Depressionen gehören zu den häufigsten psychischen Störungen in Deutschland, das war hier auf Gesundheits-Check schon mehrfach Thema. Bei knapp 10 % der Erwachsenen liegen der DEGS1-Studie des Robert Koch-Instituts zufolge im Laufe eines Jahres die Kriterien für eine Depression vor. Frauen sind häufiger betroffen als Männer. Depressionen verursachen bei den Betroffenen und ihrem familiären und sozialen Umfeld oft großes Leid, sie können zu körperlichen Folgeerkrankungen führen oder die Behandlung gleichzeitig bestehender anderer Erkrankungen erschweren – und manchmal führen sie zum Suizid. Obwohl Depressionen von der Häufigkeit her zu den Volkskrankheiten gehören, sind sie nach wie vor mit viel Scham und auch viel Unwissen behaftet. Das verhindert oft, dass rechtzeitig Hilfe gesucht und in Anspruch genommen wird.
In Deutschland bemüht sich das “Bündnis gegen Depression“ um einen besseren Umgang mit dieser Erkrankung. Es arbeitet nach einem 4-Ebenen-Modell, das auf die Kooperation mit Hausärzten setzt (die oft erste Anlaufstelle sind), auf Aufklärung und Öffentlichkeitsarbeit, auf die Zusammenarbeit mit Multiplikatoren sowie auf Angebote direkt für Betroffene und Angehörige. Das erste lokale Bündnis gegen Depression wurde vor fast 20 Jahren in Nürnberg auf den Weg gebracht, inzwischen gibt es mehr als 80 lokale Bündnisse in Deutschland und der Grundansatz hat sich über Deutschland hinaus rund um den Globus verbreitet. Es gibt auch einige Evaluationsstudien, die den Nutzen der Bündnisse belegen.

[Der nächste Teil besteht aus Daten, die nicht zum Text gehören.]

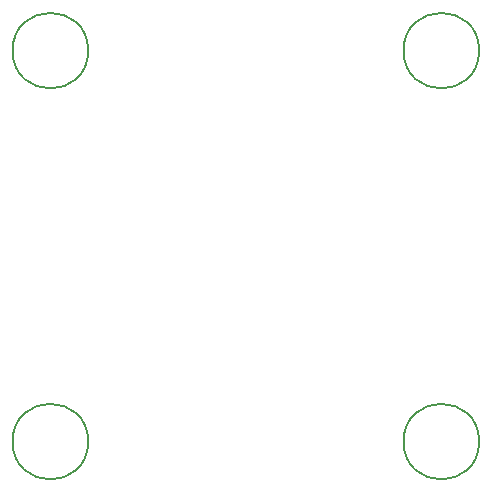
<source format=gbr>
%TF.GenerationSoftware,KiCad,Pcbnew,8.0.2*%
%TF.CreationDate,2024-05-06T11:08:47+09:00*%
%TF.ProjectId,5V-3A-BEC,35562d33-412d-4424-9543-2e6b69636164,0.1*%
%TF.SameCoordinates,Original*%
%TF.FileFunction,Other,Comment*%
%FSLAX46Y46*%
G04 Gerber Fmt 4.6, Leading zero omitted, Abs format (unit mm)*
G04 Created by KiCad (PCBNEW 8.0.2) date 2024-05-06 11:08:47*
%MOMM*%
%LPD*%
G01*
G04 APERTURE LIST*
%ADD10C,0.150000*%
G04 APERTURE END LIST*
D10*
%TO.C,H4*%
X137200000Y-106450001D02*
G75*
G02*
X130800000Y-106450001I-3200000J0D01*
G01*
X130800000Y-106450001D02*
G75*
G02*
X137200000Y-106450001I3200000J0D01*
G01*
%TO.C,H1*%
X104100000Y-106450001D02*
G75*
G02*
X97700000Y-106450001I-3200000J0D01*
G01*
X97700000Y-106450001D02*
G75*
G02*
X104100000Y-106450001I3200000J0D01*
G01*
%TO.C,H2*%
X104100000Y-139550001D02*
G75*
G02*
X97700000Y-139550001I-3200000J0D01*
G01*
X97700000Y-139550001D02*
G75*
G02*
X104100000Y-139550001I3200000J0D01*
G01*
%TO.C,H3*%
X137200000Y-139550001D02*
G75*
G02*
X130800000Y-139550001I-3200000J0D01*
G01*
X130800000Y-139550001D02*
G75*
G02*
X137200000Y-139550001I3200000J0D01*
G01*
%TD*%
M02*

</source>
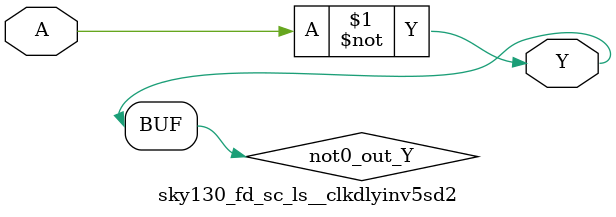
<source format=v>
/*
 * Copyright 2020 The SkyWater PDK Authors
 *
 * Licensed under the Apache License, Version 2.0 (the "License");
 * you may not use this file except in compliance with the License.
 * You may obtain a copy of the License at
 *
 *     https://www.apache.org/licenses/LICENSE-2.0
 *
 * Unless required by applicable law or agreed to in writing, software
 * distributed under the License is distributed on an "AS IS" BASIS,
 * WITHOUT WARRANTIES OR CONDITIONS OF ANY KIND, either express or implied.
 * See the License for the specific language governing permissions and
 * limitations under the License.
 *
 * SPDX-License-Identifier: Apache-2.0
*/


`ifndef SKY130_FD_SC_LS__CLKDLYINV5SD2_FUNCTIONAL_V
`define SKY130_FD_SC_LS__CLKDLYINV5SD2_FUNCTIONAL_V

/**
 * clkdlyinv5sd2: Clock Delay Inverter 5-stage 0.25um length inner
 *                stage gate.
 *
 * Verilog simulation functional model.
 */

`timescale 1ns / 1ps
`default_nettype none

`celldefine
module sky130_fd_sc_ls__clkdlyinv5sd2 (
    Y,
    A
);

    // Module ports
    output Y;
    input  A;

    // Local signals
    wire not0_out_Y;

    //  Name  Output      Other arguments
    not not0 (not0_out_Y, A              );
    buf buf0 (Y         , not0_out_Y     );

endmodule
`endcelldefine

`default_nettype wire
`endif  // SKY130_FD_SC_LS__CLKDLYINV5SD2_FUNCTIONAL_V
</source>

Heute hat das Münchner Bündnis gegen Depression mit einem Symposium sein 10-jähriges Bestehen gefeiert. Dabei wurden u.a. Befunde einer regionalen Studie aus Kempten mit einem mehrjährigen Analysezeitraum vorgestellt, nach denen etwa die Hälfte der Suizide dort angekündigt war. Ob in jedem Fall Hilfe möglich gewesen wäre, sei dahingestellt, aber der Befund zeigt einmal mehr, wie wichtig ein aufmerksames soziales Umfeld und dann vor allem auch niedrigschwellige Krisendienste sind. Im Jahr 2015 wurden in Deutschland in der Todesursachenstatistik 10.078 Suizide dokumentiert. Viele davon gehen auf eine Depression oder eine andere psychische Störung zurück und viele wären vermutlich, legt man die Kemptener Zahlen zugrunde, vermeidbar gewesen.
In Bayern sollen nach dem neuen Psychisch-Kranken-Hilfe-Gesetz künftig flächendeckend Krisendienste aufgebaut werden. Warum das nicht längst geschehen ist, ist schwer zu verstehen. Aber Krisendienste allein werden nicht reichen. Die psychischen Störungen müssen aus der Scham-Ecke herausgeholt werden, die Diagnostik muss verbessert werden, ebenso die patientengerechte Versorgung. Die dazu nötigen Ressourcen müssen geschaffen werden und das Zusammenspiel der Akteure muss besser werden. Womit man wieder beim 4-Ebenen-Modell der Bündnisse wäre. Deren Arbeit wird absehbar auch in den nächsten 10 Jahren nicht erledigt sein.